As stated above, the court agreed with the shareholder. The judge noted the articles requiring there to be at least two directors to constitute a quorum and stated logically is a requirement that the company in question have two directors in order to manage its affairs. Despite the company adopting a bespoke article requiring two specific individuals to be present for a meeting to be quorate, the judge’s comments were quite clearly also directed at unmodified Model Article 11(2).
The company claimed as section 154 of the Act permits companies to have a single director, the Model Articles could not abrogate that provision of an Act of Parliament. However, the judge found that, although the Act contemplates companies with only one director, the Model Articles cannot be used in unmodified form in these circumstances. The Act specifically permits a company to modify the Model Articles, and modified they must be to operate with a single director.
Implications for Public Sector Companies
When looking to establish a new company, any perceived contradiction in the Articles should be carefully thought through. The Model Articles state that a quorum for a director’s meeting is at least two directors. However, they also say that a company can act with one director. The implication is the Model Articles are unclear as to what constitutes a quorate director’s meeting. Perhaps, the best solution is to ensure bespoke provisions are drafted to make it clear how many directors are required for a quorate meeting.
◇ ◇ ◇ ◇
# GOALS
a - Answer these from the passage on director quorums:
(i) Which section of the Act permits companies to have a single director?
(ii) According to the Model Articles, what is the quorum for a directors' meeting?
(iii) What bespoke article had the company in the case adopted?
b - Continue the passage on director quorums from its final sentence.

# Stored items
◇ ◇ ◇ ◇
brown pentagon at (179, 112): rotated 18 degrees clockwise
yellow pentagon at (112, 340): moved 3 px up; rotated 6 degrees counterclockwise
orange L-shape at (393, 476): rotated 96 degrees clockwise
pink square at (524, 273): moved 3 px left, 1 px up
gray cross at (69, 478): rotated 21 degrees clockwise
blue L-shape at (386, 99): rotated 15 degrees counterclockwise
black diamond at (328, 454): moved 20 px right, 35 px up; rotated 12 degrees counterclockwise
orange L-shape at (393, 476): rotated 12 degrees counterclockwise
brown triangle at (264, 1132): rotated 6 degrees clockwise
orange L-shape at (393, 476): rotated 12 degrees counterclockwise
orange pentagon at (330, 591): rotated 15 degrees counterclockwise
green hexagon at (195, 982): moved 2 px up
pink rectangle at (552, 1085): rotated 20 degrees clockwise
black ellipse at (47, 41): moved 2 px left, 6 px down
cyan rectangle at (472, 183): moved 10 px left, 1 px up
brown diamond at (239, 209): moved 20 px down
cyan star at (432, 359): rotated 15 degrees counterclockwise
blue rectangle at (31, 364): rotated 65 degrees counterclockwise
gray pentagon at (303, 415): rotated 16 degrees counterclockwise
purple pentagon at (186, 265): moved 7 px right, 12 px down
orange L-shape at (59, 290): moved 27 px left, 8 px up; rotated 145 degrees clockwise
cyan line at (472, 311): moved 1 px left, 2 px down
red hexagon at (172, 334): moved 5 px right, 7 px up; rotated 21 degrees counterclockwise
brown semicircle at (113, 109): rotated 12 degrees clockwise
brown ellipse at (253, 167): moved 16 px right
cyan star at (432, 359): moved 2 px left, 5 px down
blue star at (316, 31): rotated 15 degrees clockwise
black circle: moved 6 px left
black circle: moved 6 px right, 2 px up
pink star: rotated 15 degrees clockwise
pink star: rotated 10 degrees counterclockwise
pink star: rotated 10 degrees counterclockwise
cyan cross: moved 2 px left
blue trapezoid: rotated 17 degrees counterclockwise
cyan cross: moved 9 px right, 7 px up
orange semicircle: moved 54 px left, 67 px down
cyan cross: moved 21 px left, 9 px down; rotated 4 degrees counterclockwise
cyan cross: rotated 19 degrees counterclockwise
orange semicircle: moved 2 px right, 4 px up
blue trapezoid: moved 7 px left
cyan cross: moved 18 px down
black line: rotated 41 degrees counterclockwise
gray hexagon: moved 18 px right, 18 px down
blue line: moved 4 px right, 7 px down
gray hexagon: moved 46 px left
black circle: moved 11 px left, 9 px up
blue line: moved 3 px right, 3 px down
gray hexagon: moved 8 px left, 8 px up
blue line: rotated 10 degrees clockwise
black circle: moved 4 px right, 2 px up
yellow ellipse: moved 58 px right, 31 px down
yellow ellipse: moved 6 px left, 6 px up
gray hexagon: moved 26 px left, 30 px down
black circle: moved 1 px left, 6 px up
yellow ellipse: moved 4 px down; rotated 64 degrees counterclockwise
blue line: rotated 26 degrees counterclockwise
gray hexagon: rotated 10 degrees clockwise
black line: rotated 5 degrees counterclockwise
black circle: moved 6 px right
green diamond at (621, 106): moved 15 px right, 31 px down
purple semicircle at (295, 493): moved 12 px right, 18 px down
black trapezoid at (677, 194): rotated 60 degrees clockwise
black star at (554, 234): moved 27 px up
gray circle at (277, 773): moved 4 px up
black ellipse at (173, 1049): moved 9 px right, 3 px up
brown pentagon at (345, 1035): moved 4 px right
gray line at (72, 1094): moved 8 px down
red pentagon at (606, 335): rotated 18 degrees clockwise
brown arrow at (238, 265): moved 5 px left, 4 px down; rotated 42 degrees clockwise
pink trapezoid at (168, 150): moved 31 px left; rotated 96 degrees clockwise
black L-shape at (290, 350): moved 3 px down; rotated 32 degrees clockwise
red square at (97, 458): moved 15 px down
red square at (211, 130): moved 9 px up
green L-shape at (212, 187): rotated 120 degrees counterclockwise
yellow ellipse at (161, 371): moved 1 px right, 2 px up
◇ ◇ ◇ ◇
# RESPONSES FOR EACH TASK
a -
(i) Section 154.
(ii) At least two directors.
(iii) An article requiring two specific individuals to be present for a meeting to be quorate.

b -
Established companies should review their Articles to identify whether they have adopted Model Articles 7 and 11 without modification or, have adopted bespoke articles that mirror the original wording. Where this has happened, the company should decide whether it needs the flexibility of being able to operate with one director. If it does, the company should consider putting forward amendments to its Articles to resolve this contradiction. If it has historically operated with only one director, it should consider obtaining advice on whether any historic decisions taken by the sole director are or may be void.